> _What you have to do_
Reproduce, from the lines below, exactly the stretch that begins at the line containing "right knee: (70, 726)" and ends at the line containing "left eye: (1124, 373)", both included.

(Data excerpts)
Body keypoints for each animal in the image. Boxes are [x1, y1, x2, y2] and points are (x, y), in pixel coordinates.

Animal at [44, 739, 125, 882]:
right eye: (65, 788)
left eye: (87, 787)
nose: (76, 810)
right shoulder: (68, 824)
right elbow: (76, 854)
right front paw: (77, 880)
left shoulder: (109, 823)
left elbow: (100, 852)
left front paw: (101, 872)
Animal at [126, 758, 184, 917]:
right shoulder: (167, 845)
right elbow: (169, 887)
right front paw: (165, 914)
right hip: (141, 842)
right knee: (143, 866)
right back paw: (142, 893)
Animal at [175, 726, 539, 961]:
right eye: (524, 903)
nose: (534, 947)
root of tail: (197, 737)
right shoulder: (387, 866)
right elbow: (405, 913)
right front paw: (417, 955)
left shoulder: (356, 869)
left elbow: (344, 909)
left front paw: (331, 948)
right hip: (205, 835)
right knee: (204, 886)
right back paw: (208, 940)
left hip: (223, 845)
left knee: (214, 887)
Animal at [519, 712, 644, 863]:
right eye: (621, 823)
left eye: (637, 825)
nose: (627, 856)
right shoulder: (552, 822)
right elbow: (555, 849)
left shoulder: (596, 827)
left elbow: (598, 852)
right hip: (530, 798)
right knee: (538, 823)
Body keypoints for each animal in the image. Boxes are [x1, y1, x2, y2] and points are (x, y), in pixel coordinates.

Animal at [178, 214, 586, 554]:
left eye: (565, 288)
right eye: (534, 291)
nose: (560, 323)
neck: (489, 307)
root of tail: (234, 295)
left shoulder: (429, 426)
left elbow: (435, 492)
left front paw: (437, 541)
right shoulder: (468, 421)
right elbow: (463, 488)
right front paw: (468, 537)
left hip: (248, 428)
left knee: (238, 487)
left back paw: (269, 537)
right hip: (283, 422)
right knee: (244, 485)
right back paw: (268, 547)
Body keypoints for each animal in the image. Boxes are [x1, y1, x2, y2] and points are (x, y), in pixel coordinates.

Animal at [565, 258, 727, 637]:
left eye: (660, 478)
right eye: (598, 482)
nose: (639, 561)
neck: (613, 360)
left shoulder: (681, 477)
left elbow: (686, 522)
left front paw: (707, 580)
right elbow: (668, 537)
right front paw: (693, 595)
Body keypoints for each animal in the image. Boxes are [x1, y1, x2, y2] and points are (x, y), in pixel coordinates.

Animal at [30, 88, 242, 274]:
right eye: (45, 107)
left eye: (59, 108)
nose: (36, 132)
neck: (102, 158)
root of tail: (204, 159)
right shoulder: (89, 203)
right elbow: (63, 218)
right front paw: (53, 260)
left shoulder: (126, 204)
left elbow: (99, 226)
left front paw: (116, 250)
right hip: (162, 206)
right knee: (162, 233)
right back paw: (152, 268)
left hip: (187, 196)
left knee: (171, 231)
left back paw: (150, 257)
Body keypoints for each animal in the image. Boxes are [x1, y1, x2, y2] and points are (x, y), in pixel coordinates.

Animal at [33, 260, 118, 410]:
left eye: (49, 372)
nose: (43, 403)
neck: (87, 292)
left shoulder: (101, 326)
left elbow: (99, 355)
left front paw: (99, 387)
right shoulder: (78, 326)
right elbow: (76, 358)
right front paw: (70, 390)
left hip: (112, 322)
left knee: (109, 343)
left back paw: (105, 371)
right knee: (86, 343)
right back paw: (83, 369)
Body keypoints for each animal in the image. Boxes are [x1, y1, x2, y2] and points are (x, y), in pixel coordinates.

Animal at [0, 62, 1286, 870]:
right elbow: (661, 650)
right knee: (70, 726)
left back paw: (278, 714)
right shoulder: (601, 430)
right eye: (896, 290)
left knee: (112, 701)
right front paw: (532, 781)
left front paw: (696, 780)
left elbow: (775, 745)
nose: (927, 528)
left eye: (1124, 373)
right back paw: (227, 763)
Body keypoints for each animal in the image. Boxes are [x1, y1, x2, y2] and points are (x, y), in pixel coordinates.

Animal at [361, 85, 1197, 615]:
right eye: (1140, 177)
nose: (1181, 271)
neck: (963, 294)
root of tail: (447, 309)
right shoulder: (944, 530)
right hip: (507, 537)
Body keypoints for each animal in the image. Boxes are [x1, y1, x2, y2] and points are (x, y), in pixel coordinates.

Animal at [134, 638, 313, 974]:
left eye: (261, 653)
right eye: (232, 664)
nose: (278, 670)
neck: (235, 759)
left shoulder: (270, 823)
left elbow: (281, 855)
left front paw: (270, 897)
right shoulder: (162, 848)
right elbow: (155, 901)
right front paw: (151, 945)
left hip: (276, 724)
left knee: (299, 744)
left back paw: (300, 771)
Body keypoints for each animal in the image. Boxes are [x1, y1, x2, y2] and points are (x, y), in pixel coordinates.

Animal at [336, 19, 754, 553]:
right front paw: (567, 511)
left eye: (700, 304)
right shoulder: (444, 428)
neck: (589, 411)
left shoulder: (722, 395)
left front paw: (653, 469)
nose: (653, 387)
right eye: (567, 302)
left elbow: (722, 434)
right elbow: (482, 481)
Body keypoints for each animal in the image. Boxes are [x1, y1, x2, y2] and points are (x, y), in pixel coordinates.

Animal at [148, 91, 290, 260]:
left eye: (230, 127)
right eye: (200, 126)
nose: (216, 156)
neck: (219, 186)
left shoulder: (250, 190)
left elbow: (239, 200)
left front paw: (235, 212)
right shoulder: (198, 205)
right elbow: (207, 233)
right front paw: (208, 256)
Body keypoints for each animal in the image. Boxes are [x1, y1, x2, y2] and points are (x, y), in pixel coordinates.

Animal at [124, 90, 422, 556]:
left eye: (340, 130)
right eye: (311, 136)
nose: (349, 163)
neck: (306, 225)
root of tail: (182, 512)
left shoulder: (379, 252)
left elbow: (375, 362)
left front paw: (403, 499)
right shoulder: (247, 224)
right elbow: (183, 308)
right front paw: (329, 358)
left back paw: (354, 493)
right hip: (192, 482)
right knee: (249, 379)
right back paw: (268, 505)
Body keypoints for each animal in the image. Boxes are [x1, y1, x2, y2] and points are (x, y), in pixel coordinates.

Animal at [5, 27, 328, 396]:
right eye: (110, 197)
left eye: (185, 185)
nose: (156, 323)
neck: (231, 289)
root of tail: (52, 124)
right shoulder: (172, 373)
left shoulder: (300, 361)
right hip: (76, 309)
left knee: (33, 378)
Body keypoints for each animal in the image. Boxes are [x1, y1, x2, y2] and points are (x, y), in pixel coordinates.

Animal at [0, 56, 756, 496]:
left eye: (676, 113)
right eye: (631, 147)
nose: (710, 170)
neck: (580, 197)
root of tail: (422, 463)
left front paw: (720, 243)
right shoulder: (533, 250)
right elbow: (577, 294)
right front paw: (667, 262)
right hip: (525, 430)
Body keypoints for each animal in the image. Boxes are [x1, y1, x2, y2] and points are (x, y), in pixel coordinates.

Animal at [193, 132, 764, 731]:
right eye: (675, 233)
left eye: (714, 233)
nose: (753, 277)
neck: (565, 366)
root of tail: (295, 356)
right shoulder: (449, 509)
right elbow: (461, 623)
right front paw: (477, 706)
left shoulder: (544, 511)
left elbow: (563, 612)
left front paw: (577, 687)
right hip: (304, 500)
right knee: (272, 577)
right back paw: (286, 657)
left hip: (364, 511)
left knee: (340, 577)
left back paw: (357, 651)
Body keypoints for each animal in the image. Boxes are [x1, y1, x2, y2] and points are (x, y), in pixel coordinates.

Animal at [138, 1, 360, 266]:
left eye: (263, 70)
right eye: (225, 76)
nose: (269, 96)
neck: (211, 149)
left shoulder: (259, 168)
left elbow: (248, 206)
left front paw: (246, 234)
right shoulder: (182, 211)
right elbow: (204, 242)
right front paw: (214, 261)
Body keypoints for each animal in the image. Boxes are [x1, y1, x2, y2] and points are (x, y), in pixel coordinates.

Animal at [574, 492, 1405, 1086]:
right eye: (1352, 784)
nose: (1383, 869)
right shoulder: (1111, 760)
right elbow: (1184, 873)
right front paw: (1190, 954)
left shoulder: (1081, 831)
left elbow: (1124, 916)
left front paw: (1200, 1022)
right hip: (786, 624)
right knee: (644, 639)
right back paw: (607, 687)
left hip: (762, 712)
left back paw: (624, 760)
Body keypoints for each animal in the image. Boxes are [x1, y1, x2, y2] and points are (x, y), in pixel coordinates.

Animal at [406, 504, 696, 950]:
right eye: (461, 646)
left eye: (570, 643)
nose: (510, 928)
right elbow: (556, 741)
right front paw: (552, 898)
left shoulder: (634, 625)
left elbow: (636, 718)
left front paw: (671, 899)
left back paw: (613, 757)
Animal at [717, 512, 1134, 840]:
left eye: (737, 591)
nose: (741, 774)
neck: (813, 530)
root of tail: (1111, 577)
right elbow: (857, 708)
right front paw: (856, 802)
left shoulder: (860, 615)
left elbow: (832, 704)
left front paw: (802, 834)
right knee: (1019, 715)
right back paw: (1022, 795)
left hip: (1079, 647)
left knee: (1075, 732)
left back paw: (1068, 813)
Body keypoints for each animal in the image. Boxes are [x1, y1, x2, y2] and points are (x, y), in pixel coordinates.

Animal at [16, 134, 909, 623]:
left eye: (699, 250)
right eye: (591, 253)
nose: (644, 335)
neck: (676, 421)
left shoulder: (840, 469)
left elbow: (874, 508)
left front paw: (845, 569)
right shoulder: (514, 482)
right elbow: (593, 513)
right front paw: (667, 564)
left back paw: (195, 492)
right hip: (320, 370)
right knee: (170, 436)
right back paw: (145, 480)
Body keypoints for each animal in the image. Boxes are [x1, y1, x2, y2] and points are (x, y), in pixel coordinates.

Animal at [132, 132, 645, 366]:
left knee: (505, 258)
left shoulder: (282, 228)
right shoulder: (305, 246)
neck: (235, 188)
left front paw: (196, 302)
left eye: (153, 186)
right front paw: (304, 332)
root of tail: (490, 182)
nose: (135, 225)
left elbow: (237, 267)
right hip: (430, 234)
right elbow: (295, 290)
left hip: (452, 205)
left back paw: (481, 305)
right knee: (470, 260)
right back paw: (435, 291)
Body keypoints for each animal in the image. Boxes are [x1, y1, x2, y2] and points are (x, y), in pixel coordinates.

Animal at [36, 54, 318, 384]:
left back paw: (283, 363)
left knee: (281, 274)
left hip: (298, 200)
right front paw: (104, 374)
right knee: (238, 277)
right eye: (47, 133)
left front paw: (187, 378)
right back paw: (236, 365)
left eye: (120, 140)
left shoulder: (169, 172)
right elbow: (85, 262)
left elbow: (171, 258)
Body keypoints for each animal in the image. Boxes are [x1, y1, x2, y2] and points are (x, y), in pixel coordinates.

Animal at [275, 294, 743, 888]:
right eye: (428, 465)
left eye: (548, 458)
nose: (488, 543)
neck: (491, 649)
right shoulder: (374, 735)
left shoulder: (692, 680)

> _Answer for this exercise_
right knee: (70, 726)
left back paw: (278, 714)
right shoulder: (601, 430)
right eye: (896, 290)
left knee: (112, 701)
right front paw: (532, 781)
left front paw: (696, 780)
left elbow: (775, 745)
nose: (927, 528)
left eye: (1124, 373)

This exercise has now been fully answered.